##### EXTRACTED DATA #####
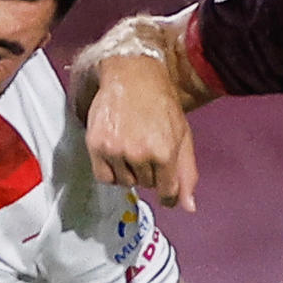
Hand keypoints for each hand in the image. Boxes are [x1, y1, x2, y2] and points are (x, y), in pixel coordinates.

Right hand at [86, 56, 198, 210]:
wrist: (132, 75)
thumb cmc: (161, 104)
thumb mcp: (182, 136)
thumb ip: (186, 173)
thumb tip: (187, 207)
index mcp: (164, 152)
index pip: (167, 192)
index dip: (168, 192)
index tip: (166, 189)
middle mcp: (139, 154)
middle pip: (146, 185)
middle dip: (150, 171)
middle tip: (148, 146)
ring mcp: (115, 150)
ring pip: (125, 183)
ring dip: (129, 171)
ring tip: (132, 145)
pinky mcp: (95, 145)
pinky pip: (104, 177)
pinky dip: (111, 171)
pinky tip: (117, 153)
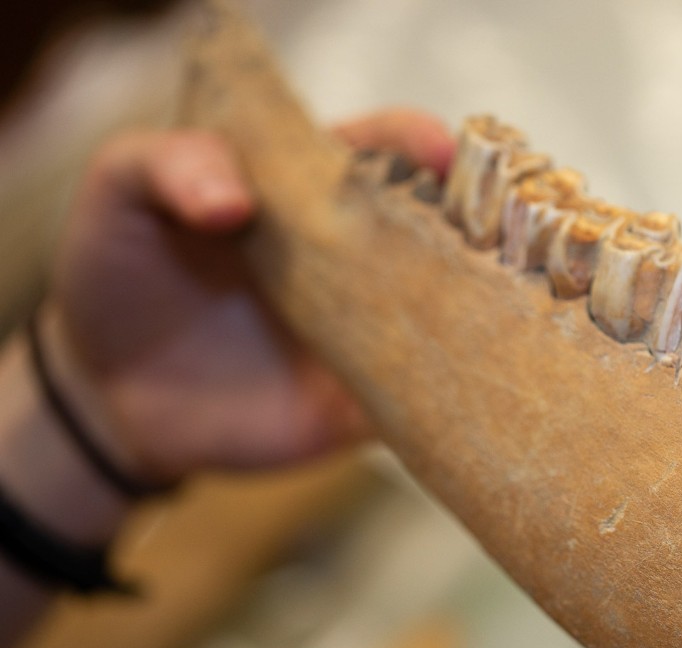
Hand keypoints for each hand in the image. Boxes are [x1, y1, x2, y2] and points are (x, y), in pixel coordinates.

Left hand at [42, 108, 453, 484]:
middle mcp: (359, 252)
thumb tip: (235, 201)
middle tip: (490, 232)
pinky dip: (461, 384)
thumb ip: (169, 165)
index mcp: (312, 189)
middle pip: (445, 223)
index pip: (386, 149)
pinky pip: (434, 390)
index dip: (419, 143)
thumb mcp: (120, 195)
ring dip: (487, 300)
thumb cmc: (122, 276)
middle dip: (481, 220)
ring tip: (498, 300)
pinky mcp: (375, 397)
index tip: (437, 153)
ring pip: (457, 304)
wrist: (113, 398)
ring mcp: (375, 326)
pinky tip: (475, 374)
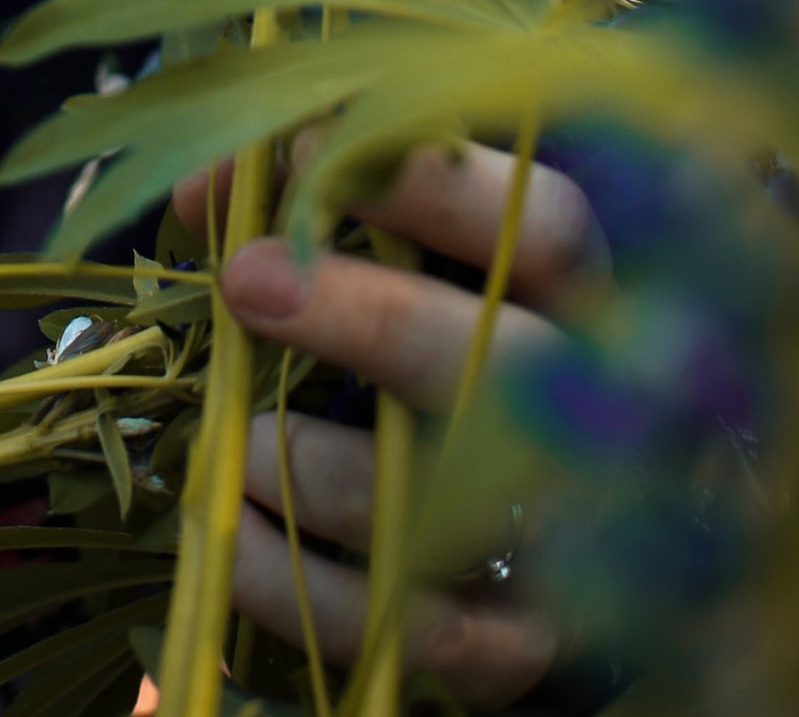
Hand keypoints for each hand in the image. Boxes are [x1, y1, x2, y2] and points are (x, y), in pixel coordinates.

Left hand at [167, 138, 605, 703]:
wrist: (542, 528)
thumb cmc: (452, 345)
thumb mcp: (417, 255)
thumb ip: (324, 201)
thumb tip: (201, 181)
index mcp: (582, 296)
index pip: (550, 223)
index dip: (429, 183)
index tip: (299, 156)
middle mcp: (596, 412)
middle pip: (514, 363)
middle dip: (373, 316)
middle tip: (246, 278)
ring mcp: (570, 537)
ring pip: (462, 508)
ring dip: (319, 469)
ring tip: (230, 441)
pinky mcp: (524, 643)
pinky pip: (421, 634)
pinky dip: (305, 589)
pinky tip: (236, 532)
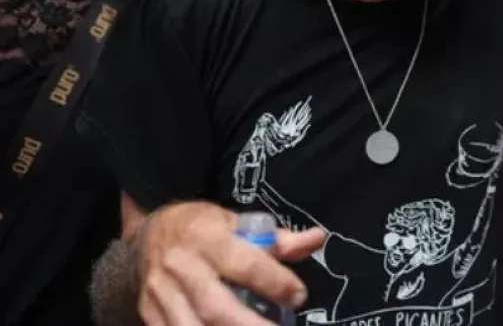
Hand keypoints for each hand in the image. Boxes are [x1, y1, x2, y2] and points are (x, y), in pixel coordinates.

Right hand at [137, 201, 324, 325]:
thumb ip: (278, 239)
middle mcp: (181, 267)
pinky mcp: (149, 314)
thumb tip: (318, 238)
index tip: (299, 295)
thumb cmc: (203, 228)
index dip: (274, 282)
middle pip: (215, 307)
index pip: (244, 263)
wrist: (150, 234)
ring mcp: (161, 294)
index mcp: (207, 238)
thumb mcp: (238, 223)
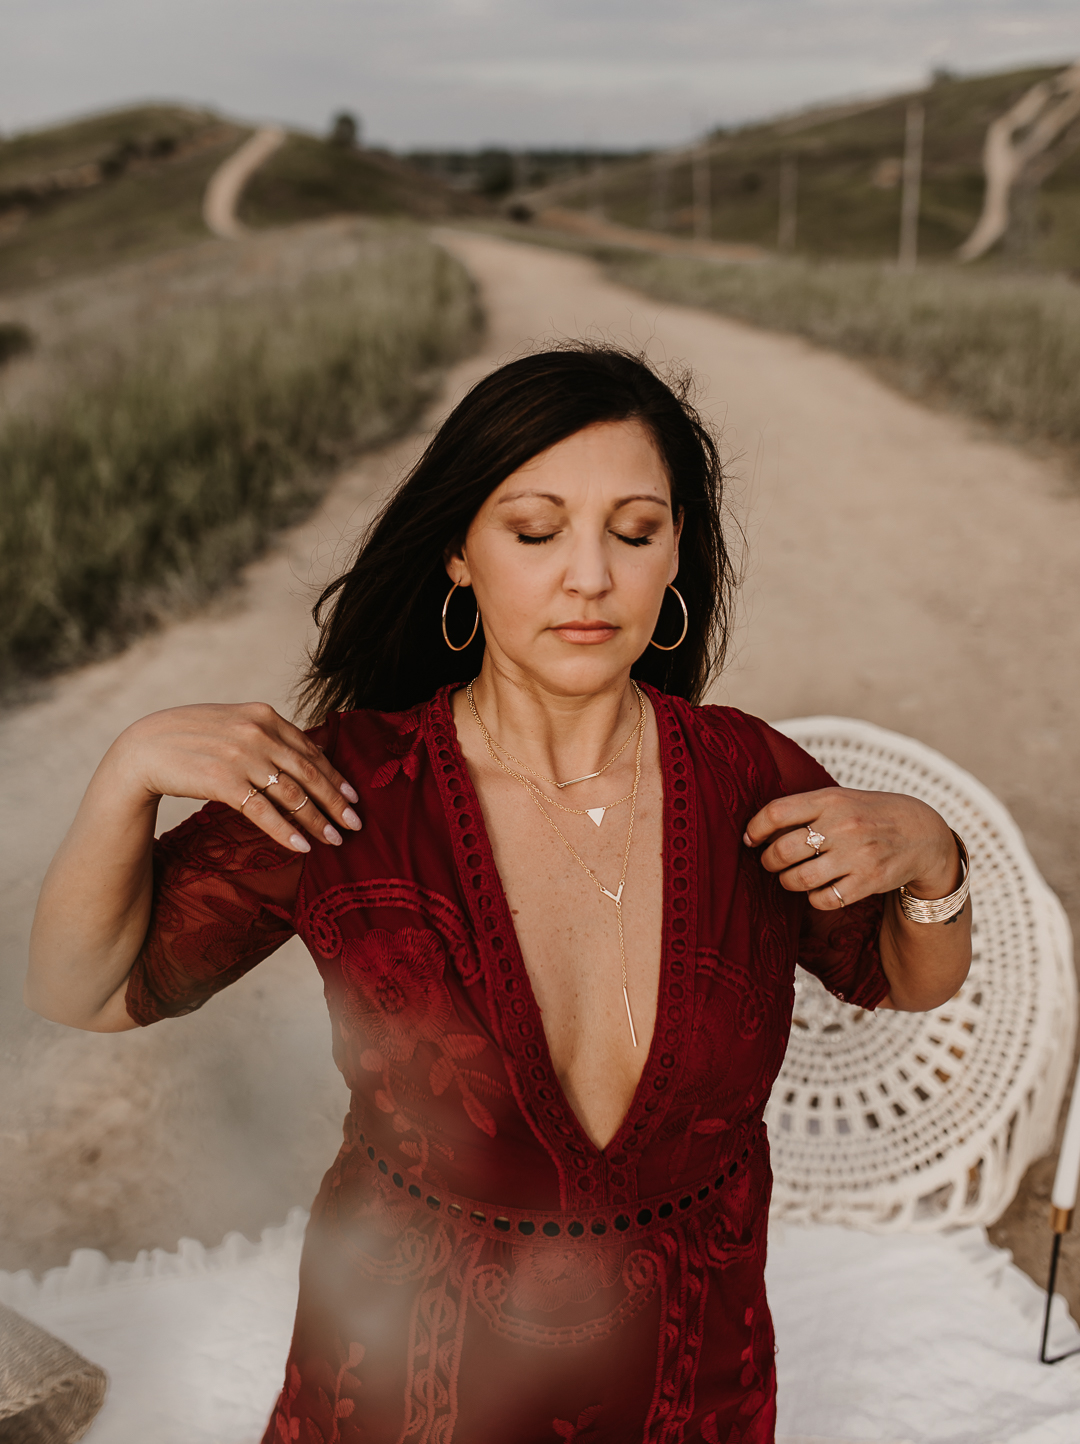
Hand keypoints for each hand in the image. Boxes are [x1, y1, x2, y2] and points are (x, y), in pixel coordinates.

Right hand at [109, 702, 360, 852]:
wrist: (144, 748)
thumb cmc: (191, 738)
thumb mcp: (233, 724)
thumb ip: (265, 735)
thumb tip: (302, 758)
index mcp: (264, 716)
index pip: (310, 751)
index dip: (335, 776)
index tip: (353, 797)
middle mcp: (258, 732)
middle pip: (308, 774)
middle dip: (336, 802)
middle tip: (357, 824)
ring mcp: (241, 756)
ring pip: (292, 795)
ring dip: (318, 820)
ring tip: (335, 840)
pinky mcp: (223, 781)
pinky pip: (264, 812)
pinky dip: (287, 831)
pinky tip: (302, 847)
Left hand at [743, 787, 958, 911]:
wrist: (921, 833)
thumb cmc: (869, 815)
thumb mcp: (840, 799)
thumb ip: (806, 809)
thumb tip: (759, 829)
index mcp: (830, 800)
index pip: (777, 812)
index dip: (755, 828)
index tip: (750, 838)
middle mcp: (843, 825)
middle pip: (783, 850)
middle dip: (768, 861)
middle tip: (770, 862)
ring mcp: (857, 855)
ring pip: (800, 878)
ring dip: (787, 882)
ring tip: (790, 877)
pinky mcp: (868, 881)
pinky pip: (825, 899)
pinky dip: (814, 898)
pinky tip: (817, 890)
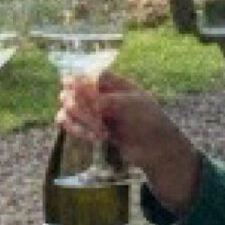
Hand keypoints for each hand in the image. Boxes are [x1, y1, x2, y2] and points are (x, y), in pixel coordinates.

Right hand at [57, 73, 201, 212]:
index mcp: (113, 83)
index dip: (78, 81)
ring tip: (99, 132)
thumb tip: (74, 86)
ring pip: (68, 109)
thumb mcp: (128, 105)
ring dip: (79, 121)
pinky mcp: (89, 129)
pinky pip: (70, 125)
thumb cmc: (148, 121)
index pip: (86, 74)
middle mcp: (100, 94)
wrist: (157, 150)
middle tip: (97, 118)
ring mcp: (93, 112)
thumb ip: (101, 97)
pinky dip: (76, 130)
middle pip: (72, 91)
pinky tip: (93, 137)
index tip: (75, 89)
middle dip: (80, 105)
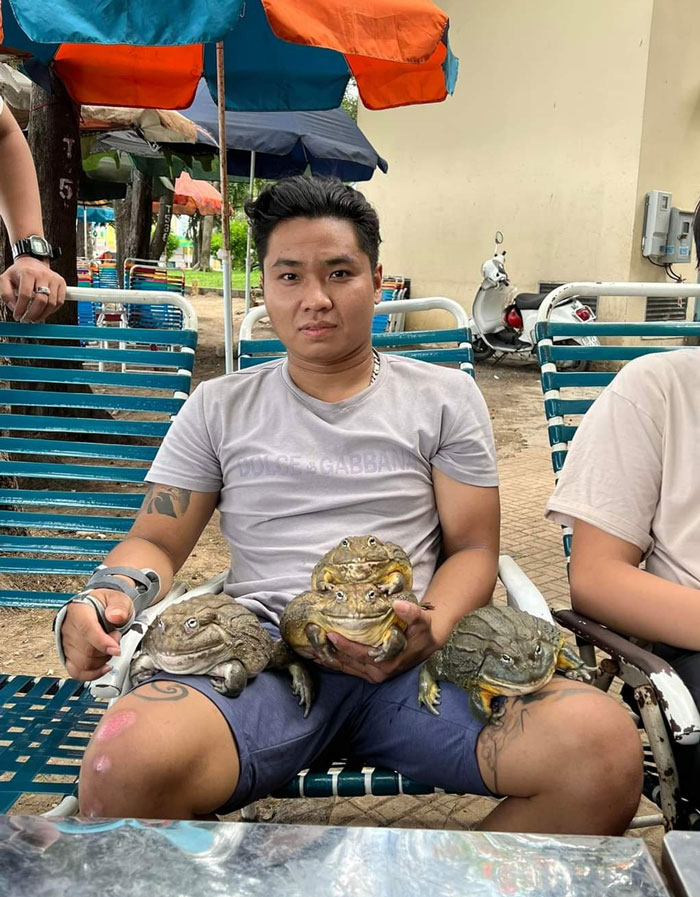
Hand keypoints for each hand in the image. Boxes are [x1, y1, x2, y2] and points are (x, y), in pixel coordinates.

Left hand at [0, 257, 65, 321]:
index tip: (17, 315)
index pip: (25, 295)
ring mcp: (54, 279)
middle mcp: (43, 275)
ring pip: (51, 303)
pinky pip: (59, 302)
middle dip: (33, 314)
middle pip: (41, 301)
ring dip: (43, 314)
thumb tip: (14, 307)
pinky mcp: (61, 283)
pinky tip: (44, 312)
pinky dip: (52, 310)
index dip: (21, 308)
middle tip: (27, 319)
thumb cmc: (20, 272)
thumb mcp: (5, 279)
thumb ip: (6, 294)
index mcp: (28, 273)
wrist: (33, 262)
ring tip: (35, 317)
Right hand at [59, 590, 133, 680]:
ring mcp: (67, 644)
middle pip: (87, 651)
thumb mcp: (117, 599)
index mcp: (79, 611)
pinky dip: (92, 674)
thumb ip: (119, 606)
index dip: (102, 643)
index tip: (116, 649)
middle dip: (108, 649)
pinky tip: (105, 667)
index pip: (87, 630)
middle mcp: (69, 628)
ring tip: (110, 646)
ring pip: (83, 664)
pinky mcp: (69, 656)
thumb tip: (116, 616)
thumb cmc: (106, 604)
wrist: (98, 608)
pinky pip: (77, 672)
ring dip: (103, 660)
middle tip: (116, 637)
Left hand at [317, 600, 439, 683]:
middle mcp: (377, 672)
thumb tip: (398, 604)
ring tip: (307, 650)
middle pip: (347, 662)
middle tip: (308, 642)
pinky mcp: (369, 673)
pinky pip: (347, 669)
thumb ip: (411, 613)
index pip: (359, 654)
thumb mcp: (421, 621)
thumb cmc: (422, 631)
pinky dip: (332, 663)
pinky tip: (318, 658)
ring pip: (344, 667)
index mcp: (387, 662)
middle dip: (327, 653)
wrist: (427, 643)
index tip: (329, 634)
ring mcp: (372, 674)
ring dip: (326, 659)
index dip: (344, 645)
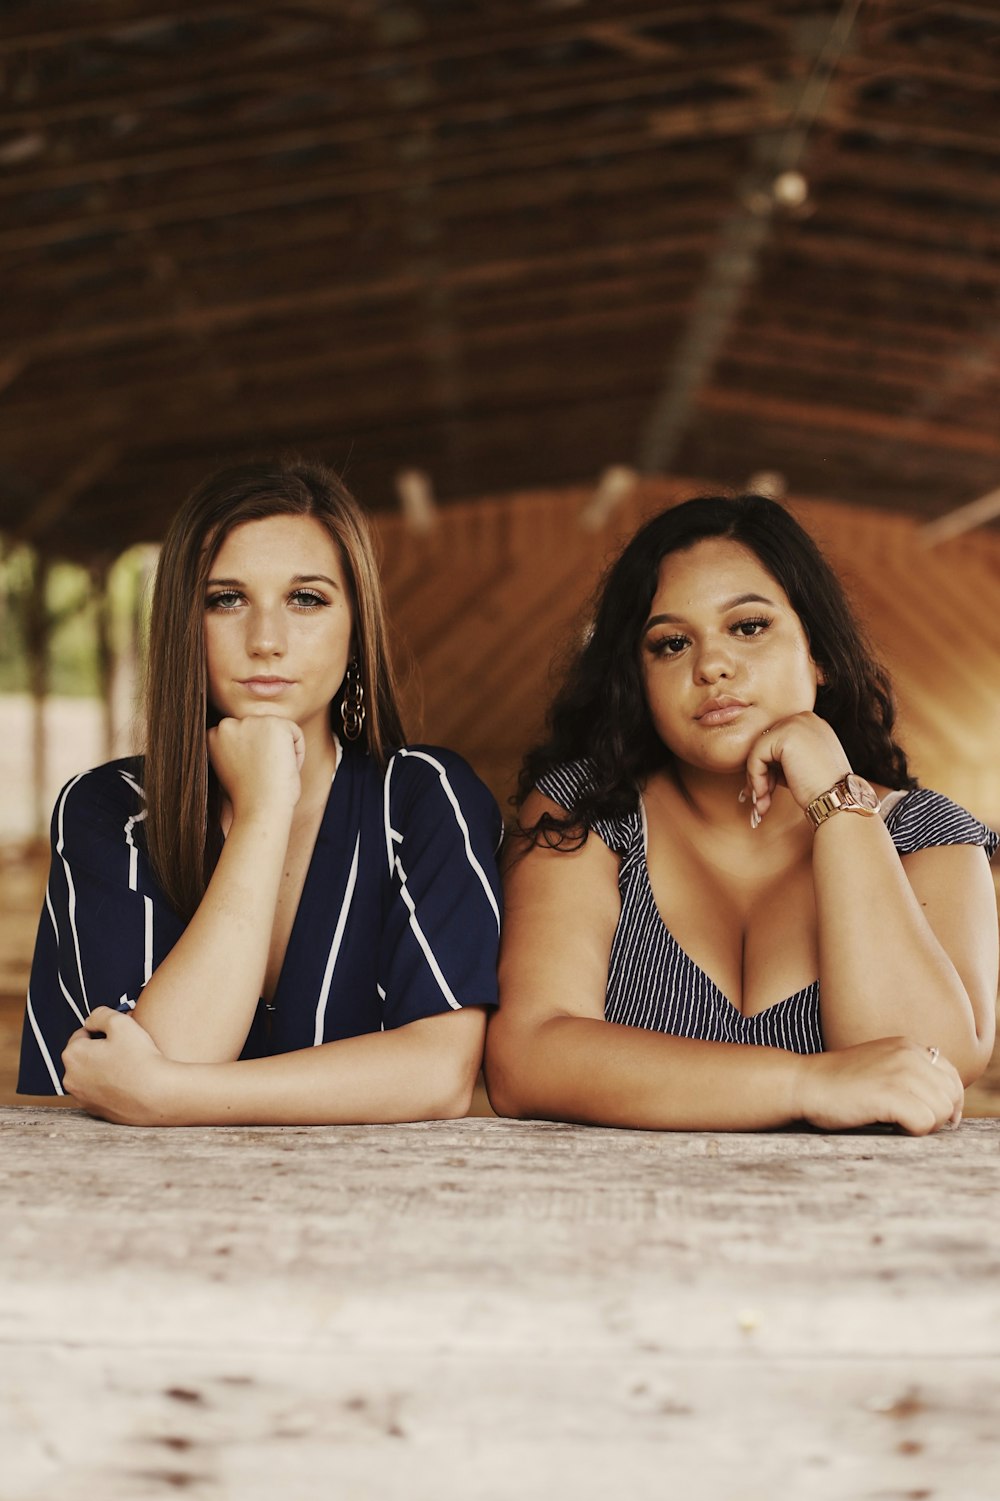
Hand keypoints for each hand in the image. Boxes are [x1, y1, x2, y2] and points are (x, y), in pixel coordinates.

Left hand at [62, 1007, 178, 1124]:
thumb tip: (92, 1020)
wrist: (157, 1096)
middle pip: (85, 1054)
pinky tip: (129, 1082)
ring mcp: (82, 1097)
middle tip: (125, 1048)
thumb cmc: (140, 1062)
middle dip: (101, 1050)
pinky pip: (100, 1092)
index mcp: (73, 1055)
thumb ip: (100, 1014)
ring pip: (92, 1074)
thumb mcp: (121, 1022)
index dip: (103, 1030)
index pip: (83, 1033)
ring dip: (105, 1068)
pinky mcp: (95, 1111)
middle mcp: (71, 1078)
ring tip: (129, 1066)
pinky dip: (110, 1086)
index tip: (118, 1035)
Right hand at [208, 715, 304, 820]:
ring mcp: (251, 721)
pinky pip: (295, 733)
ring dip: (281, 752)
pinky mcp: (274, 723)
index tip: (252, 775)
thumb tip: (251, 743)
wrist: (260, 809)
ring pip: (278, 731)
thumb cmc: (247, 799)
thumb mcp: (231, 771)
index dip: (252, 758)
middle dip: (266, 751)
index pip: (243, 736)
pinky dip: (297, 753)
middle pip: (260, 731)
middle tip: (264, 776)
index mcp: (213, 736)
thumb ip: (235, 751)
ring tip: (272, 773)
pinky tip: (283, 767)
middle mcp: (228, 724)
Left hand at [744, 711, 849, 820]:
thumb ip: (780, 758)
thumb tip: (752, 765)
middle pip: (765, 744)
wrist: (837, 799)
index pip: (776, 741)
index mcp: (810, 723)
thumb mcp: (800, 765)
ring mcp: (795, 723)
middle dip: (760, 774)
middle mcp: (804, 717)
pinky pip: (755, 757)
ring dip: (756, 780)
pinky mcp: (785, 735)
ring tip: (763, 802)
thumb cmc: (822, 789)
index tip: (765, 791)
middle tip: (761, 800)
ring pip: (757, 750)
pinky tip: (764, 796)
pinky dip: (756, 778)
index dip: (768, 768)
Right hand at [794, 1037, 962, 1134]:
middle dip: (938, 1116)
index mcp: (908, 1046)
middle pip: (951, 1096)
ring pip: (942, 1110)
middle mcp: (909, 1055)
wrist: (805, 1083)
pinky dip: (913, 1132)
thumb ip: (910, 1073)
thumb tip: (945, 1104)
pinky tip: (892, 1125)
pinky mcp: (891, 1094)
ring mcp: (901, 1073)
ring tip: (899, 1123)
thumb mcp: (881, 1065)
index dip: (949, 1102)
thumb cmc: (839, 1083)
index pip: (952, 1077)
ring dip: (925, 1125)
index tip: (934, 1118)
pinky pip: (925, 1123)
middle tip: (913, 1124)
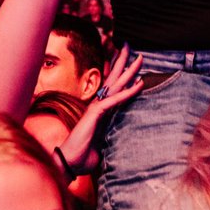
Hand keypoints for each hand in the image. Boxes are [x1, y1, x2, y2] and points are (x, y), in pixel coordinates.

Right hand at [53, 44, 143, 174]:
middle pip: (114, 79)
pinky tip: (139, 84)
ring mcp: (97, 107)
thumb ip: (109, 140)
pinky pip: (115, 100)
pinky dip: (128, 92)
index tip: (130, 62)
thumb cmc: (84, 157)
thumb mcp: (102, 145)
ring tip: (140, 57)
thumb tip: (117, 145)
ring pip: (116, 84)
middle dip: (123, 62)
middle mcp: (99, 105)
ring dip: (129, 71)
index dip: (121, 74)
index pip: (113, 88)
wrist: (70, 163)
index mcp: (100, 110)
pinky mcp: (96, 113)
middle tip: (130, 46)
#####
PROBLEM TO WORK ON:
For the lines above, output exactly those from the line containing "ring pip: (83, 664)" through the line containing "thumb ip: (411, 613)", and skip the others.

ANSWER TO THIS EXERCISE:
ring pip: (83, 664)
pinky mcp: (69, 656)
thumb tip: (116, 616)
thumb cmc: (106, 604)
wrist: (98, 608)
pinky pip: (77, 672)
ring dip: (103, 660)
middle tip: (116, 637)
Left hand at [317, 600, 439, 683]:
middle mcp: (377, 672)
thumb tip: (398, 604)
ring tip: (307, 650)
middle pip: (347, 662)
middle tip: (308, 642)
pinky mcp: (369, 673)
pinky pip: (347, 669)
thumb ip: (411, 613)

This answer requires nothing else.